Monday, July 27, 2009

At the cafeteria and some hangover

At the cafeteria, I noticed a lady wearing a slogan T shirt. I nudged my colleague and said, “look at that”. My colleague asked me, “Is my bum as big as her’s?” Now, for opening my mouth, I was forced to compare and contrast two things, which were not objects of my desire.

Moral of the story: Be specific about what you are pointing out.

I will not talk about the movie, The Hangover. I am sure many of you would have already watched it or are in the process of downloading it. I am going to talk about the object of my attention, S’ hangover.

Once, we partied at a friends’ place. We normally stay back at their place or they stay back at our place if we drink at night. After downing some pegs of old monk and vodka and waxing eloquent on Richard Dawkins and Statistical modeling, S got up, washed his plate and declared he is sleepy and wanted to call it a day. Later, in the middle of the night, he cuddled up and asked me if he had dinner and what did we have for dinner. He knew that I was his wife (unfortunately! :-) ) and that we were at his friends place, but he had no recollection of events after the 3rd peg. It freaked me out. He came home and researched on the net to see if there have been similar cases, and some people wrote that they don’t remember what happened for 3 days at a stretch. In the movie, at least they were under the influence of drugs. I told S not to drink when I am not around and not to exceed 2 pegs.

Since this is my blog, let me stop with what I said/ordered/instructed and not add what he replied.

Wednesday, July 22, 2009

The bubble wrap

As I waited for him at the airport, I went back in time to recollect if we had ever hugged. We had been friends from a very long time, but beyond the high fives and the pats on the back, we had never really touched each other. Oh yes, we had. We held hands in a school play. Thank God, I was the girl and he was the guy. Considering the way I was, I could have very much acted as a guy too. I have portrayed the role of a drunkard with élan and the trophy at home is witness to that.

I have hugged my boyfriends, I mean my friends who are boys, but I guess I have been a little reserved towards him from the beginning.

## Listing

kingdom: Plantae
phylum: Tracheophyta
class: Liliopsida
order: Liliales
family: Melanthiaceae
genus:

## Given instruction 1
In the blog excerpt, how many pegs did the writer tell S not to go beyond?
## Given instruction 2
Write the next part of the blog excerpt, continuing after its final sentence.

## Final answer 1
Two pegs.

## Final answer 2
Suddenly, I could see his head and then the trolley. At one glance he saw me, and pushed the trolley towards me. Now that we were a couple, suddenly, I felt shy. Is there a phrase ‘shyly excited’ or ‘excitedly shy’? I was feeling that. He proposed me from across the miles and I accepted. It was inevitable in some way and somehow, I knew it all along that this is going to happen though I had dated other people.

A meek ‘hi!’ escaped from my lips and I just smiled. Had it been any other time, we would have been in a group shouting and cheering. His friends would have asked him which poison has he bought and then gang up to finish it. I remember us converting the dollars to rupees. If somebody used to spill a drop of the drink, we used to say that 50 Rs is gone.

We headed towards their apartment. It was the same place where I had met his gang of friends, the gang whom I named albeit fondly, the Trophy gang. They had this habit of lining up empty bottles-alcohol, deodorants, water, coke, and even ash-trays, as if they were some trophy. It was the same place where we had strummed the guitar and sang ourselves hoarse. I am sure the boys had their own pet peeves for having to run and get dressed, to look decent when a girl was visiting unannounced, while they laid nonchalantly in their bare basics on a hot summer day.

We met M in the apartment. Came to know B had moved out with his girlfriend in another flat and C had moved with his sister. M will be married in another 3 months and he decided to retain the flat. So, he would be staying with M for a month. The gang would be coming in the evening again I was told.

The room was suddenly quiet. I didn’t know what to do and took a bubble wrap from one of his gift items, and started bursting one by one. He took it from my hands suddenly and gave me his palm. He asked me to read his palm as I had often boasted of knowing palmistry. I played along. I traced the lines of his palm with all seriousness knowing very well, the trap. This was not a handshake; this was not our high fives, this was the first touch of new lovers.

Wednesday, July 15, 2009

The Proposal

I remember coming back to the hostel after watching ‘Miss Congeniality’ and taking another 1 and half hours to narrate scene by scene to J, some even with actions. I was a good crapologist and J giggled through it all. I miss her.

Watched The Proposal at the Fame, Lido (road is damn congested because of the metro coming up). Enjoyed it thoroughly even though it is a candy floss cliché filled rom-com. You know the ending, you know the story but the journey was fun-filled and had us in splits.

The story is simple: devil boss, enterprising subordinate, boss proposes marriages to save her a*se, plays romantic couple to convince people and family, falls in love, happy ending. Sandra Bullock plays Margaret, another version of the devil boss like Meryl Streep did, but she manages to come on her own.

Ryan Reynolds had lovely comic timing and facial expressions. The grandma was just amazing. Her jungle dance to thank the mother earth and then Sandra joining her in the act was too funny. There is another funny scene on the wedding dress with the grandma and I will not spoil it by talking about it.

The office scenes were good. She is referred as ‘it’ by the staff and they flash messages to each other. I won’t tell where, but we once had a group chat in the team against the boss. Hence, the unity of the staff and the scenes made me laugh a lot.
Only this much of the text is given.